The sixaxis was one tip-off, one of the hints at what lay in store ahead, the trophies and online focus were another.

Time went by and my favorite franchises made their appearance one by one and turned out to be massive letdowns one by one.

Final Fantasy chose to take advantage of the amazing potential of the hardware by giving me amazing visuals and nothing else, the game itself was stripped of depth and meaning and the writing was horrible (FFXII had decent writing).

Gran Turismo 5 finally showed up and presented me with a really poor physics model, horrible sound design and less customization than the previous installment and removed some of the greatest tracks. Oh, and it started focusing a lot more on online as well, yay!

 

Ratchet & Clank basically did nothing to improve upon the recipe, despite the innate ability of the PS3 to really lift the experience several notches, it was more glitter and glam and mostly the same otherwise. Need for Speed took a turn for the worse and even attempted at one point to be a racing sim, a piss poor one at that (Need for Speed “Pro” is a hilariously inappropriate name).

 

In short; the PS3 didn’t continue to improve upon the PS2 heritage, unless one counts turning the sixaxis to arm a mine in Killzone 2 a vast and immersive improvement (as an example), it started catering more and more to fans of online gaming and trophy hunters and it wanted to pawn non-gaming services on me by the score that I could easily access with my PC at a lower premium (or none at all) and of a vastly superior quality.

It followed the trends instead of setting them and I simply outgrew the concept as a whole, the Playstation became both a bleak PC alternative and a shadow of the PS2’s greatness and I realized it wasn’t worth my attention and loyalty, the image of a company being deserving of anything based on past merits fled my thoughts in an instant and I saw it for what it was; no longer for me.

--

* **PROBLEM REQUIREMENTS**: Can you transcribe the stretch of the PS3 commentary from "The sixaxis was" through "had decent writing)."? This material comes from a source unrelated to the PS3 commentary.

(Collected data)
--

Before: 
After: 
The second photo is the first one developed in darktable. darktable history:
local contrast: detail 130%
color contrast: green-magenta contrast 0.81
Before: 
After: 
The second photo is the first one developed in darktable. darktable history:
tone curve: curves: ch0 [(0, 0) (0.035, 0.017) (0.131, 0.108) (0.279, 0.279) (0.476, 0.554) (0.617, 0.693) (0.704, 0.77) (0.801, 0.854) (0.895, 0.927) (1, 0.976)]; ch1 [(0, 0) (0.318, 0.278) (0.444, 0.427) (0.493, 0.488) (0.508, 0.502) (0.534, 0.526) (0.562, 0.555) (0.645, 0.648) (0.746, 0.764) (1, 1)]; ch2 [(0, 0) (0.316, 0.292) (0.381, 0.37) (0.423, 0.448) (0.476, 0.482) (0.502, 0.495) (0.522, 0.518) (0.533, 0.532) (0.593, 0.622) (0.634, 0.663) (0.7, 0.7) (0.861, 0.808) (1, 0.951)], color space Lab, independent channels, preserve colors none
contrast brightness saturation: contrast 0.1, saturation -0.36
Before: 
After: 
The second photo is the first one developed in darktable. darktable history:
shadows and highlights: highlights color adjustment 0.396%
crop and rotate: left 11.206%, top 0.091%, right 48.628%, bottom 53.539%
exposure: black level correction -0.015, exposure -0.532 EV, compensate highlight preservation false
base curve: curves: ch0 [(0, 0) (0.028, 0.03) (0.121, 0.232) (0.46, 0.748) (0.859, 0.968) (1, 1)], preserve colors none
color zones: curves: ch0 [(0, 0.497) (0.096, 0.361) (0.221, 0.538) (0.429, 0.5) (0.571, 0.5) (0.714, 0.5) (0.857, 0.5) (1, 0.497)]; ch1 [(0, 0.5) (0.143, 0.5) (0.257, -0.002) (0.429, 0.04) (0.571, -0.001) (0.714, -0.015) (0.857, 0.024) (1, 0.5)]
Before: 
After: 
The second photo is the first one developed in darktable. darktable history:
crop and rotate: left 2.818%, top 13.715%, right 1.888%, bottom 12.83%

--

* **THE RESULT**:
The sixaxis was one tip-off, one of the hints at what lay in store ahead, the trophies and online focus were another.

Time went by and my favorite franchises made their appearance one by one and turned out to be massive letdowns one by one.

Final Fantasy chose to take advantage of the amazing potential of the hardware by giving me amazing visuals and nothing else, the game itself was stripped of depth and meaning and the writing was horrible (FFXII had decent writing).